-- begin SUPPLIED MATERIAL --

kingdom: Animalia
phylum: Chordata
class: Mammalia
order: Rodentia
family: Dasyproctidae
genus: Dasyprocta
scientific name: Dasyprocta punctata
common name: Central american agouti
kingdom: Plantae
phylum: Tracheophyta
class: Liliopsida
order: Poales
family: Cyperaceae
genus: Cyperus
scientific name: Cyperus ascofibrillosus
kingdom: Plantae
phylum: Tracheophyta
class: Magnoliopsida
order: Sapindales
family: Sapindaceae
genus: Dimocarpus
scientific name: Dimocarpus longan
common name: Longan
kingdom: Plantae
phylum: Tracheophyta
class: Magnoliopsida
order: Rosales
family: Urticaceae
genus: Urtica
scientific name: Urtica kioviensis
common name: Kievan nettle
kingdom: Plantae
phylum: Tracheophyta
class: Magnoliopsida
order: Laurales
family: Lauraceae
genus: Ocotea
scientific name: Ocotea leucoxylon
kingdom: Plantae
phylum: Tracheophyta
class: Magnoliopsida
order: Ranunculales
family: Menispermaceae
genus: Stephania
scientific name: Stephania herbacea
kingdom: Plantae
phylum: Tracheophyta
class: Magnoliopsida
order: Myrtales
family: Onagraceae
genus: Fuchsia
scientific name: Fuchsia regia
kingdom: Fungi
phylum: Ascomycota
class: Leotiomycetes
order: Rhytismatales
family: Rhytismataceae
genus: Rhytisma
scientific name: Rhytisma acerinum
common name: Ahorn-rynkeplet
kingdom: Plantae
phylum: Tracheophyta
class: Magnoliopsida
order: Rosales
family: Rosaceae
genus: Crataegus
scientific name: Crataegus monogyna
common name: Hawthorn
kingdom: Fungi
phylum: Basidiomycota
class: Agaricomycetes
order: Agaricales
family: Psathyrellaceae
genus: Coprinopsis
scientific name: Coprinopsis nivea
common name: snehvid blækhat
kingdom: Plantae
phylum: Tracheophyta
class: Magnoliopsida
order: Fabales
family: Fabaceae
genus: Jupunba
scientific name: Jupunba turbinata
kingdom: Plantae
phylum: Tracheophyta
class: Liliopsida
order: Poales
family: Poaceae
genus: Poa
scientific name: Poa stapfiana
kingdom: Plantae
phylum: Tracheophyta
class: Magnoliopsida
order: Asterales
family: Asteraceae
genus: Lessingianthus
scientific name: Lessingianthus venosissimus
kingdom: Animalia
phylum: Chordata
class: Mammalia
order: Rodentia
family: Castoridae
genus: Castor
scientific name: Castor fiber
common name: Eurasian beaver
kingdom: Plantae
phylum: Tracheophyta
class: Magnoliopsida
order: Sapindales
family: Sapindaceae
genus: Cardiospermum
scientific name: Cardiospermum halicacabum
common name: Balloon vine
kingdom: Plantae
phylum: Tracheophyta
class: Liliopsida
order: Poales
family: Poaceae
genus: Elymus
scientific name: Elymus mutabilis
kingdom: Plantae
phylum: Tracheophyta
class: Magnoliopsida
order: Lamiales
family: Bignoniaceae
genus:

-- end SUPPLIED MATERIAL --

GIVEN REQUEST:
Arrange every line of the material above as a numbered list, leaving out blank lines.

COMPLETE ANSWER:
1. kingdom: Animalia
2. phylum: Chordata
3. class: Mammalia
4. order: Rodentia
5. family: Dasyproctidae
6. genus: Dasyprocta
7. scientific name: Dasyprocta punctata
8. common name: Central american agouti
9. kingdom: Plantae
10. phylum: Tracheophyta
11. class: Liliopsida
12. order: Poales
13. family: Cyperaceae
14. genus: Cyperus
15. scientific name: Cyperus ascofibrillosus
16. kingdom: Plantae
17. phylum: Tracheophyta
18. class: Magnoliopsida
19. order: Sapindales
20. family: Sapindaceae
21. genus: Dimocarpus
22. scientific name: Dimocarpus longan
23. common name: Longan
24. kingdom: Plantae
25. phylum: Tracheophyta
26. class: Magnoliopsida
27. order: Rosales
28. family: Urticaceae
29. genus: Urtica
30. scientific name: Urtica kioviensis
31. common name: Kievan nettle
32. kingdom: Plantae
33. phylum: Tracheophyta
34. class: Magnoliopsida
35. order: Laurales
36. family: Lauraceae
37. genus: Ocotea
38. scientific name: Ocotea leucoxylon
39. kingdom: Plantae
40. phylum: Tracheophyta
41. class: Magnoliopsida
42. order: Ranunculales
43. family: Menispermaceae
44. genus: Stephania
45. scientific name: Stephania herbacea
46. kingdom: Plantae
47. phylum: Tracheophyta
48. class: Magnoliopsida
49. order: Myrtales
50. family: Onagraceae
51. genus: Fuchsia
52. scientific name: Fuchsia regia
53. kingdom: Fungi
54. phylum: Ascomycota
55. class: Leotiomycetes
56. order: Rhytismatales
57. family: Rhytismataceae
58. genus: Rhytisma
59. scientific name: Rhytisma acerinum
60. common name: Ahorn-rynkeplet
61. kingdom: Plantae
62. phylum: Tracheophyta
63. class: Magnoliopsida
64. order: Rosales
65. family: Rosaceae
66. genus: Crataegus
67. scientific name: Crataegus monogyna
68. common name: Hawthorn
69. kingdom: Fungi
70. phylum: Basidiomycota
71. class: Agaricomycetes
72. order: Agaricales
73. family: Psathyrellaceae
74. genus: Coprinopsis
75. scientific name: Coprinopsis nivea
76. common name: snehvid blækhat
77. kingdom: Plantae
78. phylum: Tracheophyta
79. class: Magnoliopsida
80. order: Fabales
81. family: Fabaceae
82. genus: Jupunba
83. scientific name: Jupunba turbinata
84. kingdom: Plantae
85. phylum: Tracheophyta
86. class: Liliopsida
87. order: Poales
88. family: Poaceae
89. genus: Poa
90. scientific name: Poa stapfiana
91. kingdom: Plantae
92. phylum: Tracheophyta
93. class: Magnoliopsida
94. order: Asterales
95. family: Asteraceae
96. genus: Lessingianthus
97. scientific name: Lessingianthus venosissimus
98. kingdom: Animalia
99. phylum: Chordata
100. class: Mammalia
101. order: Rodentia
102. family: Castoridae
103. genus: Castor
104. scientific name: Castor fiber
105. common name: Eurasian beaver
106. kingdom: Plantae
107. phylum: Tracheophyta
108. class: Magnoliopsida
109. order: Sapindales
110. family: Sapindaceae
111. genus: Cardiospermum
112. scientific name: Cardiospermum halicacabum
113. common name: Balloon vine
114. kingdom: Plantae
115. phylum: Tracheophyta
116. class: Liliopsida
117. order: Poales
118. family: Poaceae
119. genus: Elymus
120. scientific name: Elymus mutabilis
121. kingdom: Plantae
122. phylum: Tracheophyta
123. class: Magnoliopsida
124. order: Lamiales
125. family: Bignoniaceae
126. genus:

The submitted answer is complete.